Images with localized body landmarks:
----
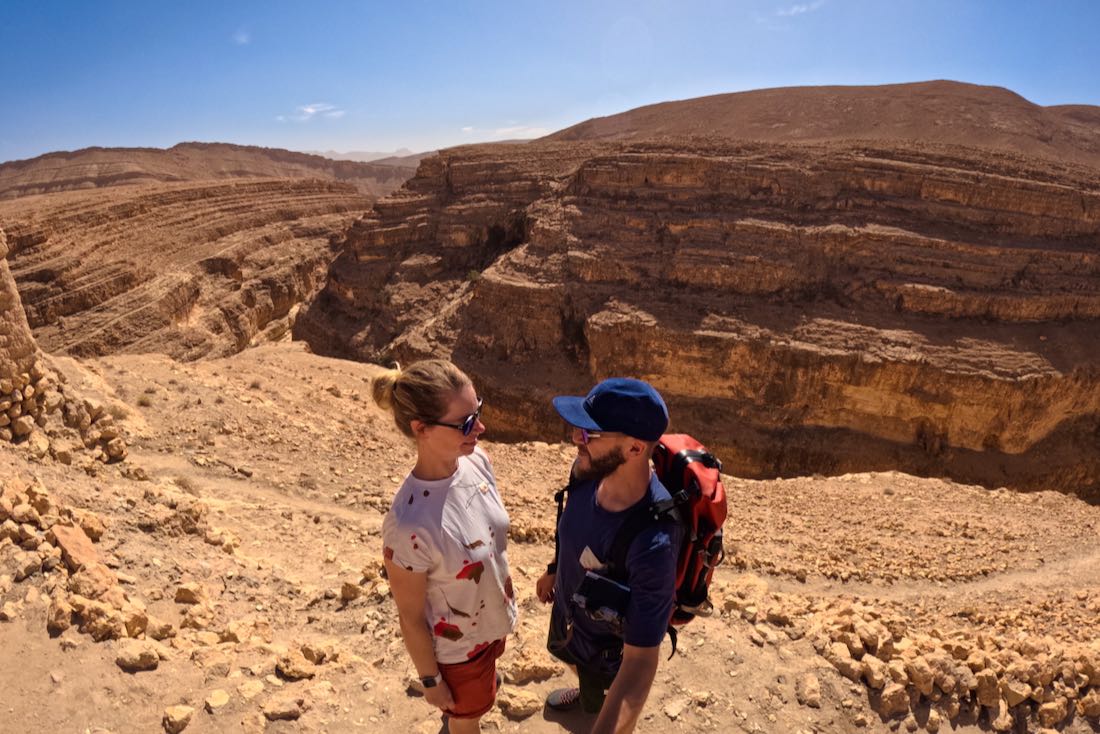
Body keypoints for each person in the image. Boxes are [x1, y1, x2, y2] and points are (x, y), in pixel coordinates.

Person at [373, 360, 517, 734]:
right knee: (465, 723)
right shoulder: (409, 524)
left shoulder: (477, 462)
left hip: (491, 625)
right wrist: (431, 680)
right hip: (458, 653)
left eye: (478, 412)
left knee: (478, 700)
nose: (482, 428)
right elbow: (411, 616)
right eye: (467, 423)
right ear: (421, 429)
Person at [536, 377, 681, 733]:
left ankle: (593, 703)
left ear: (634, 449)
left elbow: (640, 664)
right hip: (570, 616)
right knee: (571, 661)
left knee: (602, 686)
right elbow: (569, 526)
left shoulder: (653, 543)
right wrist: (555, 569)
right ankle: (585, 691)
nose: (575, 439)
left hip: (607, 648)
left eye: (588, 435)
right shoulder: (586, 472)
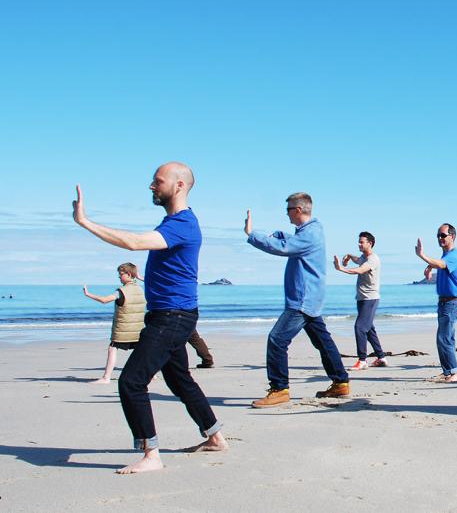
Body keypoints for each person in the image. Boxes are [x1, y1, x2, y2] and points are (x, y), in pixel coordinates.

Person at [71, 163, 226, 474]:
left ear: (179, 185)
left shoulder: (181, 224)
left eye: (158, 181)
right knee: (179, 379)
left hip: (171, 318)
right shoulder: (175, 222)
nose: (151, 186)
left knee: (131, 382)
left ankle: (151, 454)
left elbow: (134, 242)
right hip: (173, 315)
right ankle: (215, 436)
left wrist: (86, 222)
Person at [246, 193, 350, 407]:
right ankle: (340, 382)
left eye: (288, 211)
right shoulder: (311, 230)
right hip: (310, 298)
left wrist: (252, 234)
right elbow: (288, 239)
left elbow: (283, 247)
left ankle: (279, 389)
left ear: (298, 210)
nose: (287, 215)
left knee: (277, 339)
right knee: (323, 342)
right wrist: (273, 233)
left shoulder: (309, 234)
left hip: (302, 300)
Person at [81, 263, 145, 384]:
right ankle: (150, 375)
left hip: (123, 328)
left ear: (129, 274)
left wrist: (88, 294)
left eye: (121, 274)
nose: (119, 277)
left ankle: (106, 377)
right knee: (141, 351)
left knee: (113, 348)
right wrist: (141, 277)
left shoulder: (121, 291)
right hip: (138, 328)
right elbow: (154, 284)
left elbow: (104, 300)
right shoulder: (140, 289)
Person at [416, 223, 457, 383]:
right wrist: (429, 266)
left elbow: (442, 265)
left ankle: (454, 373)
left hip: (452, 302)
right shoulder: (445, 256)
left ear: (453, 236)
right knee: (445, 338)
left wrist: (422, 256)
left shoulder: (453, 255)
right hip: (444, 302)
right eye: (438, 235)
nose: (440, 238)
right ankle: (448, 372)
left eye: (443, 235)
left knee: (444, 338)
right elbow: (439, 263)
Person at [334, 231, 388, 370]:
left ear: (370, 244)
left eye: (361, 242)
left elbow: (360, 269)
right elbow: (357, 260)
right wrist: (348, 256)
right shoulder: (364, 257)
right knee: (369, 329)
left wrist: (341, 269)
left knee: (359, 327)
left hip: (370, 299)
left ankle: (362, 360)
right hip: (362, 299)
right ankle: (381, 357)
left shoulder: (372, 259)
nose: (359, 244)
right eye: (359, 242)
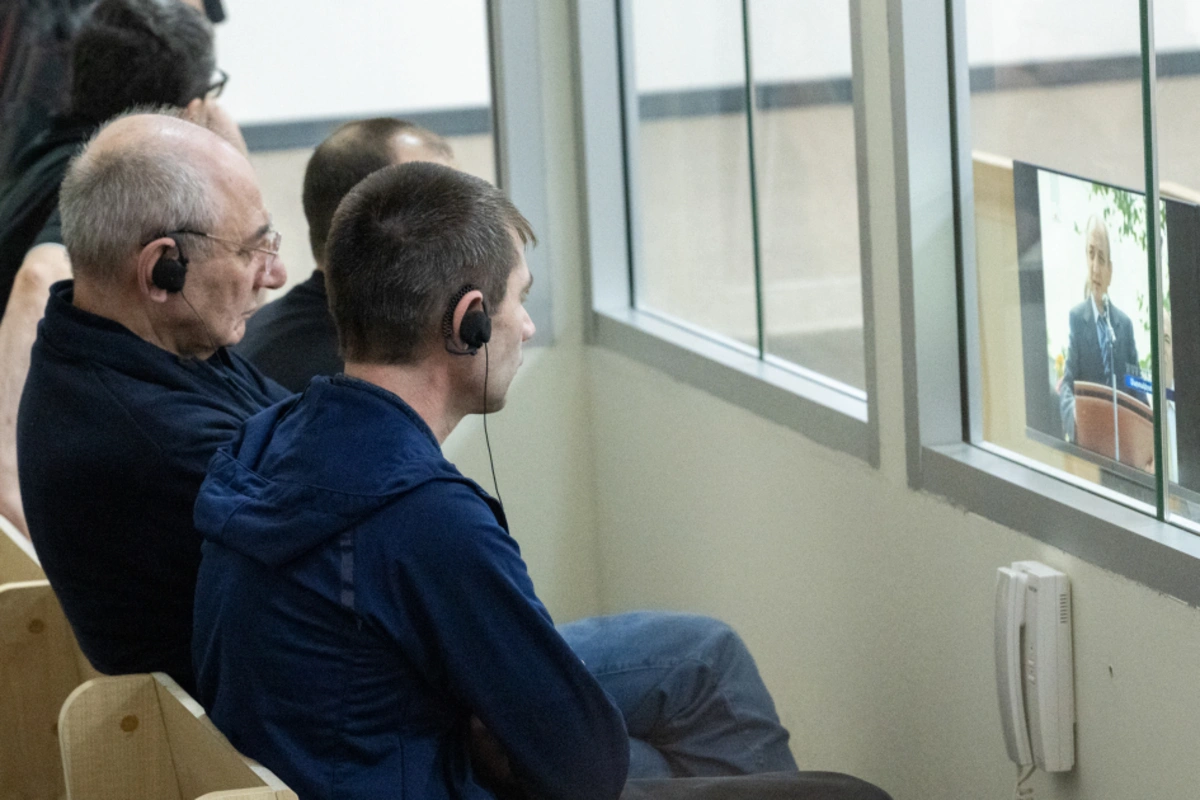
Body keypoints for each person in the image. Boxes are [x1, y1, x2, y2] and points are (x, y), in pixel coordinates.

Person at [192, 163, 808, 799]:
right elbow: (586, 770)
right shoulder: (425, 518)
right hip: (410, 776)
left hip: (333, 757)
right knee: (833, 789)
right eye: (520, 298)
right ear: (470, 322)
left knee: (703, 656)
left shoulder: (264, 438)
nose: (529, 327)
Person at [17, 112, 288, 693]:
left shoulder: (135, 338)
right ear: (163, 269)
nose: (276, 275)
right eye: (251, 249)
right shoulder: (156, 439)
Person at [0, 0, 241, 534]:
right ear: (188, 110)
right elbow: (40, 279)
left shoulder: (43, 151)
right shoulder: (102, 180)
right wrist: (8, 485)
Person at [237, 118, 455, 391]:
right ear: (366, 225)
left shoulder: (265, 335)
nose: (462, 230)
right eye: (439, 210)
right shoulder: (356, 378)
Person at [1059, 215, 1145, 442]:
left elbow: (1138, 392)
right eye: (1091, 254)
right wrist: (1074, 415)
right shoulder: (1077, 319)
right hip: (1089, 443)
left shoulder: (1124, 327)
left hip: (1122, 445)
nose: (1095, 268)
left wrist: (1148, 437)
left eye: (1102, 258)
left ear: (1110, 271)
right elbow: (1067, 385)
----
Work instructions: When you reach the line holding "right elbow: (288, 239)" in the records above, begin reproducing exactly, stop after the line holding "left hip: (123, 328)", and output nothing else.

Response to this task:
right elbow: (288, 239)
left elbow: (283, 247)
left ankle: (279, 389)
left ear: (298, 210)
nose: (287, 215)
left knee: (277, 339)
right knee: (323, 342)
right wrist: (273, 233)
left shoulder: (309, 234)
left hip: (302, 300)
Person at [81, 263, 145, 384]:
right ankle: (150, 375)
left hip: (123, 328)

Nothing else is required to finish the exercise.